In the Guardian, novelist Ewan Morrison — whose newest novel is called Ménage — tosses out a list of literary ménages à trois, leading off with the Hemingway erotic novel (some would call it an embarrassment that Hemingway never intended to publish) The Garden of Eden.
One of the most notable scenes left off Morrison’s list is the three-way between the fictionalized Henry Miller, his wife “Maude,” and a friend of hers named Elsie, in Sexus.
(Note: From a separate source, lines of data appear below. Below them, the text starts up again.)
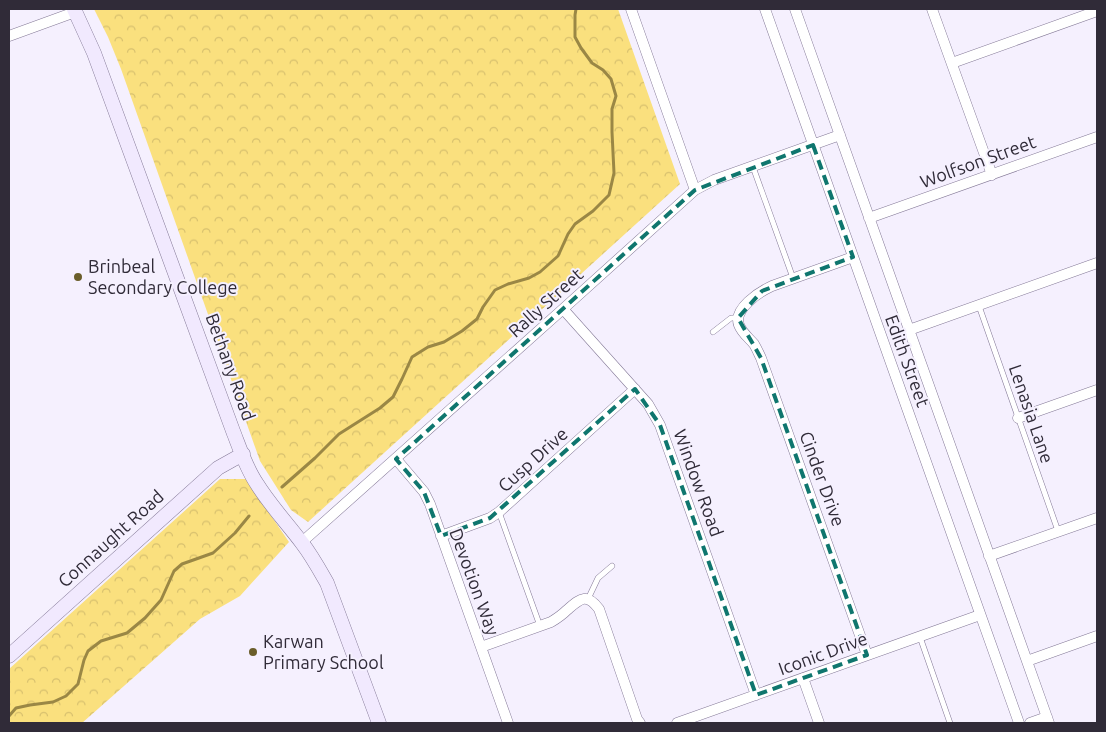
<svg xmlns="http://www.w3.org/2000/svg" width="1106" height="732" viewBox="0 0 1106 732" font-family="Ubuntu,sans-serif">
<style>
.forest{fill:url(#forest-crowns)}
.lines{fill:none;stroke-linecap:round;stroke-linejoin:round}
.stream{stroke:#9a8745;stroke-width:3}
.lane-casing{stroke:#847997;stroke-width:6}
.street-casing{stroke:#847997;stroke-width:11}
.secondary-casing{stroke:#847997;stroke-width:15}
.lane{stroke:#fff;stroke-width:5}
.street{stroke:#fff;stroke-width:10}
.secondary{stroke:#f1e9fe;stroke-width:14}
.marked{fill:none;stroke:#0f766e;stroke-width:4;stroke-dasharray:10 6;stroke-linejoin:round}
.poi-dot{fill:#6a5d2a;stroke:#f5f0fe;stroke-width:2}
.labels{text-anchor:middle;stroke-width:4;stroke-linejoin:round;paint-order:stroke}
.street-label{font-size:18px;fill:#302b38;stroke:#f5f0fe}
.poi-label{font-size:18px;fill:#302b38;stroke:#f5f0fe;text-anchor:start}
</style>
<defs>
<pattern id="forest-crowns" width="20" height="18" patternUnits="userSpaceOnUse" patternTransform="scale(1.25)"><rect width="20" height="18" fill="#fae07e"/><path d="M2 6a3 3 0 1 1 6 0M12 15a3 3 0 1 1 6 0" fill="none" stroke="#d7c06e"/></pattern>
</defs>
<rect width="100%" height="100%" fill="#f5f0fe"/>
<!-- forest -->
<path class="forest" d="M 94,9 L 618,9 L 680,184 L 308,522 L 291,510 L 260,461 L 121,69 L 108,37 Z
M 220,479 L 246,479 L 289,542 L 240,596 L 200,619 L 82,723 L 9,723 L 9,669 Z"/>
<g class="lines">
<!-- stream -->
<path class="stream" d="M 282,487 L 315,458 L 339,434 L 380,408 L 393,397 L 402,379 L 412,357 L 428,347 L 444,342 L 462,331 L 477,319 L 483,307 L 495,290 L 508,284 L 529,278 L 540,272 L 558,256 L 568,234 L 575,224 L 593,211 L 609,195 L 614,173 L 612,132 L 612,109 L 616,96 L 611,79 L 603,70 L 592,63 L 581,48 L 575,37 L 575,15 L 576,9
M 9,716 L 16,708 L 30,705 L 53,702 L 66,696 L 78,684 L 84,660 L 88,651 L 101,641 L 127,633 L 145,618 L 161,600 L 174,571 L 182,564 L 213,553 L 235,533 L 249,516"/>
<!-- lane casing -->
<g class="lane-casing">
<path id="lane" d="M 753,167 L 793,278
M 979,306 L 1058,531
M 713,332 L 731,318 L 738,318
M 499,512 L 540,626
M 588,599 L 598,578 L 612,566
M 920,637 L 950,723"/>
</g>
<!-- street casing -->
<g class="street-casing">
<path id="street" d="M 631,9 L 695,190
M 765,9 L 1019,723
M 795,9 L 1049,723
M 932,9 L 992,175
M 9,36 L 75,12
M 952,63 L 1097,11
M 869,218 L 1097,137
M 853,257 L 772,286 C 759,292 733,309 739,325 C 742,333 749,338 754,344 C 757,349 759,354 761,358 L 867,655
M 563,309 L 648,404 L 660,425 L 756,695
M 909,330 L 1097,263
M 1018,418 L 1097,390
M 396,459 L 424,492 L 430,504 L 508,723
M 441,536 L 490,518 L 499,512 L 635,389
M 302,542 L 563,309 L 695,190 L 714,180 L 840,135
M 989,556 L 1097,518
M 481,647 L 551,622 C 556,619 562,615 567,610 C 580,599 586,592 599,609 L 637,719 L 640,723
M 1027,661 L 1097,636
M 803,678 L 819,723
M 677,723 L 980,615
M 1030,723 L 1047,717"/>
</g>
<!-- secondary casing -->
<g class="secondary-casing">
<path id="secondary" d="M 74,9 L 94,53 L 233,431 C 240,449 246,468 257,484 C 270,505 287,523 302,543 C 312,556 319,569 327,583 L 379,723
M 9,656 L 218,468 L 243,454"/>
</g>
<!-- lane -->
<use href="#lane" class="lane"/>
<!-- street -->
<use href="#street" class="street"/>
<!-- secondary -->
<use href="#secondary" class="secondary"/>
</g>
<!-- marked area -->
<path class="marked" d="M 813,145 L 853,257 L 762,291 L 738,318 L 761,358 L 867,655 L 756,695 L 660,425 L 635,389 L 490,518 L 441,536 L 424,492 L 396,459 L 695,190 Z"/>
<!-- markers -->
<g class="poi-dot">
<circle cx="78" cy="277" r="5"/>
<circle cx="253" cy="652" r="5"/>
</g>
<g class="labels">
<!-- street labels -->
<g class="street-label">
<text transform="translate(978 162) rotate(-20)" y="6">Wolfson Street</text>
<text transform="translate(546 303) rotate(-42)" y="6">Rally Street</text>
<text transform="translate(907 361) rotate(70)" y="6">Edith Street</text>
<text transform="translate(230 367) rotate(70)" y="6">Bethany Road</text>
<text transform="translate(1031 414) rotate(71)" y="6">Lenasia Lane</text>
<text transform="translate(533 460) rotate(-42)" y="6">Cusp Drive</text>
<text transform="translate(822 479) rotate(70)" y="6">Cinder Drive</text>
<text transform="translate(698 483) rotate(70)" y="6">Window Road</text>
<text transform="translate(111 539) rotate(-42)" y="6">Connaught Road</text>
<text transform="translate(474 582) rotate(70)" y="6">Devotion Way</text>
<text transform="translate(823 654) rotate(-20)" y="6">Iconic Drive</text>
</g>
<!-- poi labels -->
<g class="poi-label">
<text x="88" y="273">Brinbeal<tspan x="88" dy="21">Secondary College</tspan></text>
<text x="263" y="648">Karwan<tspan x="263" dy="21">Primary School</tspan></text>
</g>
</g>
<!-- border -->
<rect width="1106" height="732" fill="none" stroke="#302b38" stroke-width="20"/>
</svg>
For the curious, here’s how the scene starts — NSFW.
Readers, what other memorable threesomes can you recall?




2 responses
Important to remember that The Garden of Eden isn’t really a Hemingway novel but an invisibly edited/anthologized commercial bit of publishing hackery whereby a freelance editor reduced a gigantic unfinished draft to a product a very small fraction of the original lenght. By most accounts the original manuscript has more than a dozen major and minor characters; as published the book really only has three. The Garden of Eden, strictly speaking, HASN’T been published.
OK Guys, I know it wasn’t a completed Hemingway but still – It really does depend on how you designate what a novel is and whose name should be on it. There area lot of posthumous works out there that we should be very grateful the author did not consign to the flames. I’m sure we’d all rather have seen the pages that Ted Hughes tore out of Sylvia Plaths journals. And actually for all the hackery involved Garden of Eden is actually a fine novel. A lot of Hemingway fans might be offended by it, as if shows a Hemingway who is vulnerable, has a feminine side and even lets women do things to his ass that he probably wouldn’t mention in public. It’s a queer book and maybe Hemingway was bendier than we’d like to believe. Would you rather not have known this? Would you rather the text had been burned?